Der Sturz des Massenmörders Baschar al-Assad (59) ist ein historisches Ereignis, das Syrer weltweit feiern. Doch wie wird es in Syrien weitergehen?

In der Nacht auf Sonntag floh Diktator Assad aus der Hauptstadt Damaskus. Damit endet die syrische Revolution (begann 2011), die in den blutigen Bürgerkrieg mündete, den Assad mit russischer und iranischer Unterstützung gegen sein Volk führte.

▶︎ Während Gefangene aus Assads Folter-Knästen befreit werden und vertriebene Syrer in ihre Heimatorte zurückkehren, stellt sich auch die Frage: Was kommt als Nächstes?

Viele Kräfte mischen jetzt mit: Den entscheidenden Schlag gegen das Regime versetzte die islamistische Gruppe „Hayat Tahrir al-Sham“. Auch Türkei-Herrscher Recep Tayyip Erdogan (70) unterstützt die Aufständischen und will seinen Einfluss ausbauen.

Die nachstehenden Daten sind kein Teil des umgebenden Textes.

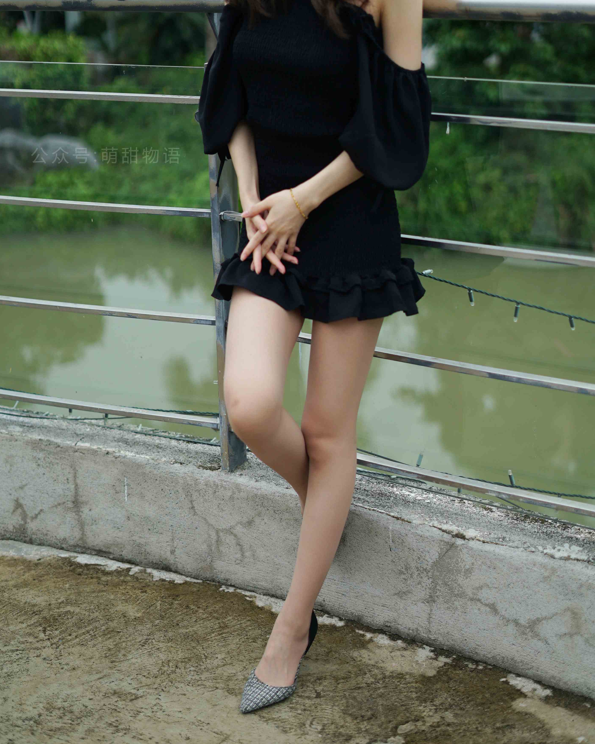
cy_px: 325
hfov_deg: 26.7
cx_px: 297
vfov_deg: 33.0
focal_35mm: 57
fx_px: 1255
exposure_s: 1/3200
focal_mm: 50
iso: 200
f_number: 2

Er war aber nicht nur mit Assad verfeindet, sondern auch mit kurdischen Rebellen, die gegen das Regime kämpften.

Experte: „Es wird nicht schlimmer sein als unter Assad“

Kann aus der Diktatur des Assad-Clans (herrschte mehr als 50 Jahre) ein freies Land werden?

„Syrien wird nun in eine Übergangsphase eintreten“, sagt Seth Frantzman zu BILD, Nahost-Experte bei der US-Denkfabrik „Foundation for Defense of Democracies“ (FDD). Die erste „große Hürde“ darin, sich auf „auf einen gemeinsamen Weg nach vorn zu einigen“.

Im besten Fall würde sich Syrien „zu einer Art Föderalismus oder einer Autonomie für Regionen und Minderheitengruppen wie die Drusen, Kurden und Alawiten“ entwickeln und zu einem „funktionierenden und friedlichen Staat werden“.

Frantzman warnt, dass z.B. die Türkei versuchen könnte, eine Einigung der Gruppen zu untergraben, um gegen die Kurden vorzugehen. Dennoch ist der Experte vorsichtig optimistisch: „Es ist möglich, dass neue Konflikte entstehen, aber es wird wahrscheinlich nicht schlimmer sein als unter Assad.“

Ziemiak: „Was in Syrien passiert, betrifft uns“

CDU-Außenexperte Paul Ziemiak (39) warnt in BILD, dass das Land zerfallen oder in den Krieg abrutschen könnte, falls keine Einheitsregierung gelinge. Deshalb brauche es „Vermittlung von außen“.

▶︎ Auch Berlin und Brüssel dürften nicht wegschauen, fordert Ziemiak: „Was jetzt in Syrien passieren wird, betrifft uns zum Beispiel in der Flüchtlingsfrage direkt. Die EU kann und muss hier daher Motor einer Initiative sein. Als Deutschland und EU haben wir größtes Interesse an einer Stabilität in Syrien.“

Sorge vor Islamisten-Anführer

Mit Sorge wird auch die islamistische Gruppierung beobachtet, die Assad den Todesstoß verpasste. Anführer Abu Mohammed al-Dschaulani war früher ein Verbündeter von Al-Qaida, gibt sich jetzt geläutert.

Terrorismus-Experte Peter Neumann (King’s College London) warnt auf X/Twitter, dass der Rebellen-Boss noch immer einen „islamistischen Staat“ anstrebe. „Vielleicht nicht ganz so brutal wie beim IS, aber Frauen und Minderheiten hätten dort wenig zu sagen.“

Bislang gibt es jedoch keine Berichte über Verbrechen gegen Minderheiten. „Sie belästigen niemanden, sie helfen den Menschen“, zitiert die US-Zeitung Washington Post einen syrischen Christen. Islamistische Kämpfer hätten christlichen Bewohnern Aleppos sogar gesagt, sie dürften Weihnachten feiern.